One answer comes from Mortgage Resolution Partners.
“Private securitization trusts hold approximately $1.1 trillion of loans,” says MRP. “We could offer to buy their underwater loans, but their trust agreements do not allow for voluntary sales. Eminent domain allows us to purchase those loans as well as related second mortgage loans if the holders of the seconds are also unable (or unwilling) to sell. Eminent domain is a way to successfully consolidate ownership of a homeowner’s mortgage loans in the hands of someone with the economic incentive and freedom to modify or otherwise resolve them.”
It’s also a way of generating substantial profits. The Wall Street Journal says that “MRP would work with governments to identify and buy loans at 75 percent to 85 percent of current property values, said people in investor meetings. For a home worth $100,000, the program may pay $75,000 despite a principal balance that might be tens of thousands of dollars more.
“The homeowner would apply to refinance into a $97,750 loan through a federal program. That leaves $22,750, plus a lender’s profit of $5,000 or more to cover MRP’s fee, valuation and legal costs, a reserve for the municipality, and investor profit. MRP has told investors they could see a return of 20 percent to 30 percent, said one investor who met with MRP.” (See: Waterfall Bond Pioneers Consider Eminent Domain as Investment, July 24, 2012)
The eminent domain proposal sets off a variety of alarms. Historically, the sole and only purpose of eminent domain has been to acquire private property for public use such taking land to complete a road or build a school. No less important, under the “taking” clause of the Fifth Amendment the property owner must always receive “just compensation.”
However, all the rules changed with the 2005 Kelo decision, a case in which the Supreme Court determined that government could take private property and re-sell it to private parties if there was a “public purpose” such as the generation of higher property taxes.
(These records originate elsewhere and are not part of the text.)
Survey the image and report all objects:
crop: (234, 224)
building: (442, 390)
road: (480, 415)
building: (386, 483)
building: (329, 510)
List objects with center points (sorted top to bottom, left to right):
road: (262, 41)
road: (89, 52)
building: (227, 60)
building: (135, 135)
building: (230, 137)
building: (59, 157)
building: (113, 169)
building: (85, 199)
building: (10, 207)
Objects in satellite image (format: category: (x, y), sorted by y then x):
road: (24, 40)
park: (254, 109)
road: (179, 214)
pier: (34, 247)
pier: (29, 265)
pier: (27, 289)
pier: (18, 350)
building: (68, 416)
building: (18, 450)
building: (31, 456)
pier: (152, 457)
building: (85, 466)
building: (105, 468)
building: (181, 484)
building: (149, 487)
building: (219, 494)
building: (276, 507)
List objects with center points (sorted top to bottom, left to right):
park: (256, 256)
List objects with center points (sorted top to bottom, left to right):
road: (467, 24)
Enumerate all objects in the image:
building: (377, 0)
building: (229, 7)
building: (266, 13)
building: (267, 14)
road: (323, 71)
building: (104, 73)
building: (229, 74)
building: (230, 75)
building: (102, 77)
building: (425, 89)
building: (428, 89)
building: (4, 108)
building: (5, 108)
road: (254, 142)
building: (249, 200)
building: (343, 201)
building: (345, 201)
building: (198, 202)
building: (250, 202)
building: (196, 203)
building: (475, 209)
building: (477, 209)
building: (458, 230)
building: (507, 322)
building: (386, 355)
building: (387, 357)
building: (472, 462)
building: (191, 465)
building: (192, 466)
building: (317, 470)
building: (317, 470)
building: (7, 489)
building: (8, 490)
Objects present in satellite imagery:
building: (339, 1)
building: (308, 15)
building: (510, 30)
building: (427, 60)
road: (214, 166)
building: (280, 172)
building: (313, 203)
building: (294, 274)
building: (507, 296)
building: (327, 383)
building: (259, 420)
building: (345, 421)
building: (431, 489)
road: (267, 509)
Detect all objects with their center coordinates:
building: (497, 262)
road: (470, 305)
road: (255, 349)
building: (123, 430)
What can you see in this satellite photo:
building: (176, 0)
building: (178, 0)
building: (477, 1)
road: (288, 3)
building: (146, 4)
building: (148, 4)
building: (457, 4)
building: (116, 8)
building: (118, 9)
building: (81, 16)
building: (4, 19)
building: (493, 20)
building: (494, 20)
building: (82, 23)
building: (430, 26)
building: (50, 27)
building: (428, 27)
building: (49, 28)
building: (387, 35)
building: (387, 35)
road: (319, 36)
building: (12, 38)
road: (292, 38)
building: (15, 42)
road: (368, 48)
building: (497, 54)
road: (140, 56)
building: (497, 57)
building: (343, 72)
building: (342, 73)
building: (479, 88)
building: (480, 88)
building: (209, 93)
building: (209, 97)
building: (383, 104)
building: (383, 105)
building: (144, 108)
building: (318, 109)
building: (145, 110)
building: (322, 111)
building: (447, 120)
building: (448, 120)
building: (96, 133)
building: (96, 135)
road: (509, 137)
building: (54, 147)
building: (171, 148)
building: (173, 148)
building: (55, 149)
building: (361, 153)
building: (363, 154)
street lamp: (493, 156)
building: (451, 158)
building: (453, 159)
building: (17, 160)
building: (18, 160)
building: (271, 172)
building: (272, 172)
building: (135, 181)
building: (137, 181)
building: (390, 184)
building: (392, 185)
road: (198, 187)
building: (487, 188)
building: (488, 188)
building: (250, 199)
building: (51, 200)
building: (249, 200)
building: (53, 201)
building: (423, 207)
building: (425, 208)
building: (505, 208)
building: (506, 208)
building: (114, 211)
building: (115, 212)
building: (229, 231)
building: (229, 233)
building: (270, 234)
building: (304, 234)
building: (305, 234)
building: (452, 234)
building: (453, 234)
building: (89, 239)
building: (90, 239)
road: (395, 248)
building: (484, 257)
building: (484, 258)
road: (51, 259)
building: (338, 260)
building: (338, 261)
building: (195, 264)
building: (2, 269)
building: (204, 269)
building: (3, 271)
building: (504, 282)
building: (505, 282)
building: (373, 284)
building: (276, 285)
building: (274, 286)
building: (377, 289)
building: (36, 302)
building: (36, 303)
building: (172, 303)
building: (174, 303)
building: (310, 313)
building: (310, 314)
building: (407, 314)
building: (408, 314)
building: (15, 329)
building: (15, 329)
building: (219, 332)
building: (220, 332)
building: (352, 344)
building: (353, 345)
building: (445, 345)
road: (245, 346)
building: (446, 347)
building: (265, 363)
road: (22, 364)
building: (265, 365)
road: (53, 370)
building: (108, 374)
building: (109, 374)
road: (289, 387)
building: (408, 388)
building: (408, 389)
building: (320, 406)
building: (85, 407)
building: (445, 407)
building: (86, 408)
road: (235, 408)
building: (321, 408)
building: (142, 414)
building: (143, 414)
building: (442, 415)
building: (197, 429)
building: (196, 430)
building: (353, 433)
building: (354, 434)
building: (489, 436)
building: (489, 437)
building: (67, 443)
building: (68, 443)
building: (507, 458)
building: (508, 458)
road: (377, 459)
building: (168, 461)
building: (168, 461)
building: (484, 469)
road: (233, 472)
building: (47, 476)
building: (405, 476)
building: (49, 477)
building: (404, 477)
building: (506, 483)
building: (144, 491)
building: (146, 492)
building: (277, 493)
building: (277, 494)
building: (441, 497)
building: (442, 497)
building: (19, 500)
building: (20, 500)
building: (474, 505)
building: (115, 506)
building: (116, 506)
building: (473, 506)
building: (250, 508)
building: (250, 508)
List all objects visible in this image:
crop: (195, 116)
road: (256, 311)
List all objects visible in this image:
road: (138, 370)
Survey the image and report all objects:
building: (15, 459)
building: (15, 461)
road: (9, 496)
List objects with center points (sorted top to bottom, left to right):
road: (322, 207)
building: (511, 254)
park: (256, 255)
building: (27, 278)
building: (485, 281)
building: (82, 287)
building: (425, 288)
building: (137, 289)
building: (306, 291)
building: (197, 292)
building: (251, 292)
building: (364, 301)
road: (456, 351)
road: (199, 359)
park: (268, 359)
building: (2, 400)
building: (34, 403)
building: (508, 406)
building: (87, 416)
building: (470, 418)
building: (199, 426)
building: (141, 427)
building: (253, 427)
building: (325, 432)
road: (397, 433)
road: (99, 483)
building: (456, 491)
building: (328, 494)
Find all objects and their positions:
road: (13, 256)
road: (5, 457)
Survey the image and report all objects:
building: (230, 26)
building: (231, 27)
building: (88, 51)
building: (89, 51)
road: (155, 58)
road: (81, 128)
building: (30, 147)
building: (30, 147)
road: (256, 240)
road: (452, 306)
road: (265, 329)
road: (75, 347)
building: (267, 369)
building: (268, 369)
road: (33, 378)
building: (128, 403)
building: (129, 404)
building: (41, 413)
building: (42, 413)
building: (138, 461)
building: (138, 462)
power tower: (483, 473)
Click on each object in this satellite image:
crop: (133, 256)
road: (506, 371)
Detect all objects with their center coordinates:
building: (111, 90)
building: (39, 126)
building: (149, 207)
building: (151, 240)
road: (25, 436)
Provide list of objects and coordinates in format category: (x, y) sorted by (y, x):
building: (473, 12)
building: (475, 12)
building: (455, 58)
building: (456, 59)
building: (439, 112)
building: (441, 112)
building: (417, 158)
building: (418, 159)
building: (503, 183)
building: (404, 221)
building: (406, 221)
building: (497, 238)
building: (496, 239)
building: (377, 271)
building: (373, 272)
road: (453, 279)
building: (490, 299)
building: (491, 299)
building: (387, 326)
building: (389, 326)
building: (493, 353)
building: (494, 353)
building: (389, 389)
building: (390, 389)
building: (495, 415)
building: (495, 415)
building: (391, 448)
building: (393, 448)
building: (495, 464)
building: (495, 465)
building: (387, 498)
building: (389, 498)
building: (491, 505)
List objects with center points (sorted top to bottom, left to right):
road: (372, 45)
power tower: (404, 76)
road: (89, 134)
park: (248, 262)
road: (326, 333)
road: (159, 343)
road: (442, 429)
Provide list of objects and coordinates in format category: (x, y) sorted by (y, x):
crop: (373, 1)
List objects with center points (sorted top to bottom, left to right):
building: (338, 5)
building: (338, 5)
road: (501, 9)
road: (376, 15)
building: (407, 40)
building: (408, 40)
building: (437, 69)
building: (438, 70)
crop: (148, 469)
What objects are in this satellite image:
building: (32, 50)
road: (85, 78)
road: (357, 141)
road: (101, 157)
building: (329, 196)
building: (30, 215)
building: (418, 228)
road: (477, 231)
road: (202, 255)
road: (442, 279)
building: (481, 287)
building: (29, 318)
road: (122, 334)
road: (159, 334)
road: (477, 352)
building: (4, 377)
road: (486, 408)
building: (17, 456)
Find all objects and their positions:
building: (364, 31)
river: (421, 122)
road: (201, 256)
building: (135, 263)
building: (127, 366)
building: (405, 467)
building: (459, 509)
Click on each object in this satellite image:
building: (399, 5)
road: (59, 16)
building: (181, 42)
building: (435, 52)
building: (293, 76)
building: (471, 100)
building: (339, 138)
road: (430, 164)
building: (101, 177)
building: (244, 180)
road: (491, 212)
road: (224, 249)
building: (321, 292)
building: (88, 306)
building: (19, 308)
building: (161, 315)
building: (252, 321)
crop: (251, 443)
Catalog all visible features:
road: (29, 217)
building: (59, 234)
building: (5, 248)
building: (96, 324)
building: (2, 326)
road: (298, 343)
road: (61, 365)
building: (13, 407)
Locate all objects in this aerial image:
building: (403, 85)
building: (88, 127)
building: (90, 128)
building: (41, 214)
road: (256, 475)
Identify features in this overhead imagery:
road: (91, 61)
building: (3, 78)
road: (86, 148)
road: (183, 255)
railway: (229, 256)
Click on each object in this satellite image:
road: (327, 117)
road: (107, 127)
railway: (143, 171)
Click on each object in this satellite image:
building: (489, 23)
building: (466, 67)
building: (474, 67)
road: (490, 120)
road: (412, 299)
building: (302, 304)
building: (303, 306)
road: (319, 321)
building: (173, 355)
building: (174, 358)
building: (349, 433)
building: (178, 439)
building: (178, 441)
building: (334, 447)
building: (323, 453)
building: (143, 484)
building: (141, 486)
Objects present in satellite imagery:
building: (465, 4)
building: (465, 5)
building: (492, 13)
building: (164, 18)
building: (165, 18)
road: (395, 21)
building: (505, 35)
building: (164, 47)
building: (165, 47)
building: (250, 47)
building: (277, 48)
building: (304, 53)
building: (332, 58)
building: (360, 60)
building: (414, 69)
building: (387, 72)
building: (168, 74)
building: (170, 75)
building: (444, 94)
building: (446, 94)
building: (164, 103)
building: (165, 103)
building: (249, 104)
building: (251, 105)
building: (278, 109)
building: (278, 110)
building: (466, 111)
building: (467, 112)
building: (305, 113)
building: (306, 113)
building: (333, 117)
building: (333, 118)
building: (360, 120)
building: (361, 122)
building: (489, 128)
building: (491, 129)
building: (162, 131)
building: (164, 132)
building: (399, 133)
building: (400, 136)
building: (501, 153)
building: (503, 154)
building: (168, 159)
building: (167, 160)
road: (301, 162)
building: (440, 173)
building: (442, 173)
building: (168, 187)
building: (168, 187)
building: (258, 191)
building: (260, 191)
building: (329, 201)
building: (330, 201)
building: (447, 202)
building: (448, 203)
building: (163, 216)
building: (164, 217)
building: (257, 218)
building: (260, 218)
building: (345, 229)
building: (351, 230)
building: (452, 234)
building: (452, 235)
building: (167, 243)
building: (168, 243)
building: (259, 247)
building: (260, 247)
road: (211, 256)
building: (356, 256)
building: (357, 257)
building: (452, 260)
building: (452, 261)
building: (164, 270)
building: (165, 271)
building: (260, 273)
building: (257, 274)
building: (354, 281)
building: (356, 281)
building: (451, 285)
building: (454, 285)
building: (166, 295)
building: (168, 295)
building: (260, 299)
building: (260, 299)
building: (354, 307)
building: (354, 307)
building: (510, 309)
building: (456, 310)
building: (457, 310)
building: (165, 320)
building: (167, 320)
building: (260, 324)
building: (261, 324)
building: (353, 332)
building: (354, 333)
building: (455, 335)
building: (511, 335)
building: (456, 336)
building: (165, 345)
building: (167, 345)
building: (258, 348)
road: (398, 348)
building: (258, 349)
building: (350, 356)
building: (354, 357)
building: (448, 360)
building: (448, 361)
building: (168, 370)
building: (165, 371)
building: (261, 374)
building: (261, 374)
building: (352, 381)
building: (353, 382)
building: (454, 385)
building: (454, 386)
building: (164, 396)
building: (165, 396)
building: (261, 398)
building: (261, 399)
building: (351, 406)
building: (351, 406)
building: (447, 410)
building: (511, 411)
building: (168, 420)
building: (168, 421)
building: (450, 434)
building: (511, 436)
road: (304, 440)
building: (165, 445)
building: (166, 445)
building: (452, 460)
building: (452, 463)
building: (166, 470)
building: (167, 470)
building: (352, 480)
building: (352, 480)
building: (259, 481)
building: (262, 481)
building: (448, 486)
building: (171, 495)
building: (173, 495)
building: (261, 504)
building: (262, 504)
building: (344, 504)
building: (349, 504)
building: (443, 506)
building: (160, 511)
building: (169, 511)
One result under Kelo was that developers might acquire private property from owners who did not want to sell by working through local politicians, perhaps including those who had suitably benefited from campaign contributions.
“The idea that a citizen’s property can be taken by the government solely for private use is extremely misguided, in fact it’s just plain wrong,” said John Allison, the Chairman and Chief Executive Officer of BB&T, one of the nation’s largest banks.
“One of the most basic rights of every citizen is to keep what they own. As an institution dedicated to helping our clients achieve economic success and financial security, we won’t help any entity or company that would undermine that mission and threaten the hard-earned American dream of property ownership.”
And yes, you’re reading this correctly. An actual banker refused higher profits on the grounds that the public interest would be harmed. Bookmark this page now…
Like homeowners, lenders ought to be free to sell or not sell their property, in this case mortgage notes. Mortgage investors forced to sell today will likely be compelled to sell at a discount, which may or may not exist in the future while those who finance such deals through government intervention will reap enormous profits. In addition, lenders will see more risk in a marketplace where the government can acquire loans by force. The result will be higher rates.
The real solution to the underwater mortgage problem is a general refinancing of all home loans at today’s rates. This solves the lender “taking” issue by paying face value for existing loans. It also solves the monthly cost problem faced by millions of owners who could enjoy far lower rates if only they could refinance. Such a national program would not be cheap, but neither is the ongoing foreclosure and short sale crisis which holds down both home values and the entire economy.